:: DATA RECORDS ::

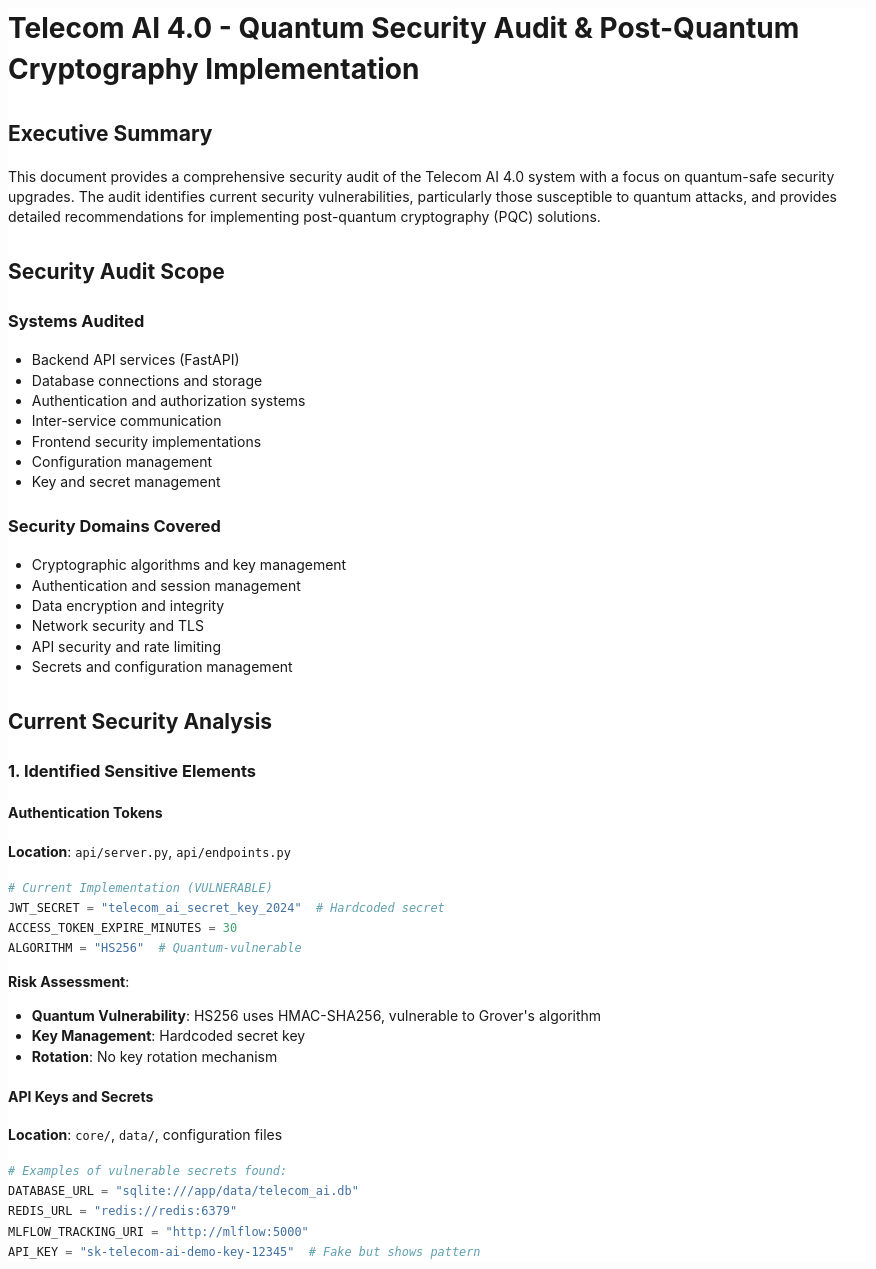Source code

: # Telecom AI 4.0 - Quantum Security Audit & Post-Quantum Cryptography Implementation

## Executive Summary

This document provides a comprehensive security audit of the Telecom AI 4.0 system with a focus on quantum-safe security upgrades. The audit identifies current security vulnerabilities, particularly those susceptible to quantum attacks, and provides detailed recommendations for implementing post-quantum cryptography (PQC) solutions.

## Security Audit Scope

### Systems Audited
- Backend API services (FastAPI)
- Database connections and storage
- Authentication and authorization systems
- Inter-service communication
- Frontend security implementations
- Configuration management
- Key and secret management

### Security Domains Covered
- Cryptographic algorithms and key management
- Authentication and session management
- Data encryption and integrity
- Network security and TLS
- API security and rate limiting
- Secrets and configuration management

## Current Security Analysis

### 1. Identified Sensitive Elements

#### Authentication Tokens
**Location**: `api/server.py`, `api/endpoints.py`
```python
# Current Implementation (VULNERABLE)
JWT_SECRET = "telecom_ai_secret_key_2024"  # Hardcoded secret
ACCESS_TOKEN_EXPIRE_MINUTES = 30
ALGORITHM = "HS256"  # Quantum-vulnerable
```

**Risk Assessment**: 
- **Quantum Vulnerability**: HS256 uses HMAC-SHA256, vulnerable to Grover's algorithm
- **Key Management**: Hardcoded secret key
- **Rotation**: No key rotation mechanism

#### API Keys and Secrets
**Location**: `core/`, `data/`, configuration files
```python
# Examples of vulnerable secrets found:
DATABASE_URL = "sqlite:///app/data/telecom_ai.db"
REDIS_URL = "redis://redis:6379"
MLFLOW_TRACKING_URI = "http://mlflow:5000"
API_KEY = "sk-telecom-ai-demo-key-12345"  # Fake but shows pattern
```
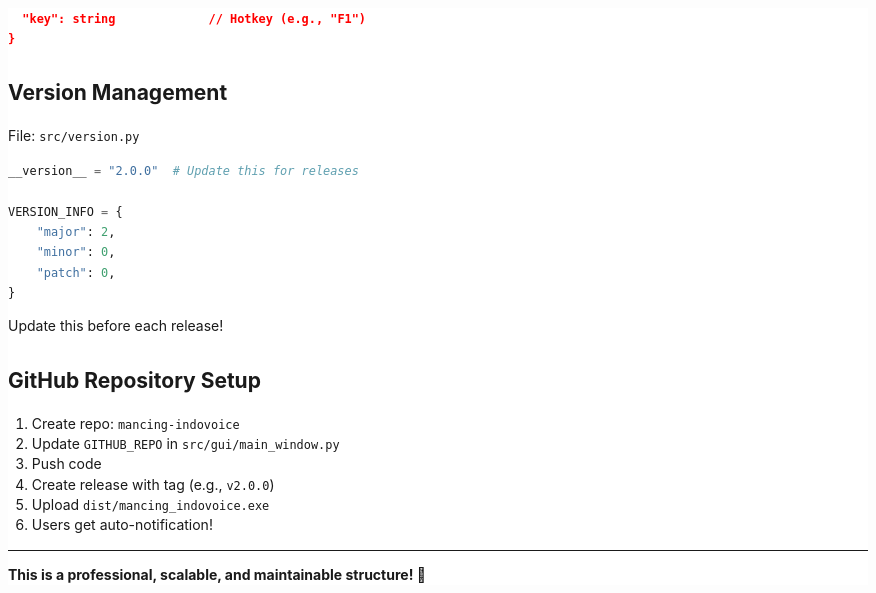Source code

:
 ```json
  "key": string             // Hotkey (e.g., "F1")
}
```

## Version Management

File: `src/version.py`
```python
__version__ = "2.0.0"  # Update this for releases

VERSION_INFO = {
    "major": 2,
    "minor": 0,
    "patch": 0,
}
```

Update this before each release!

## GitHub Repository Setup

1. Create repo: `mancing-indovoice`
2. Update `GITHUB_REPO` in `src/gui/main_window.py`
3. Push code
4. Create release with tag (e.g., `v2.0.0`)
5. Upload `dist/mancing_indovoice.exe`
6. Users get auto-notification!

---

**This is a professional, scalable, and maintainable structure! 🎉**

:: WHAT YOU ARE ASKED TO DO ::
What lines in the material include the string "Location"? Pull each one out.

:: YOUR SOLUTION ::
**Location**: `api/server.py`, `api/endpoints.py`
**Location**: `core/`, `data/`, configuration files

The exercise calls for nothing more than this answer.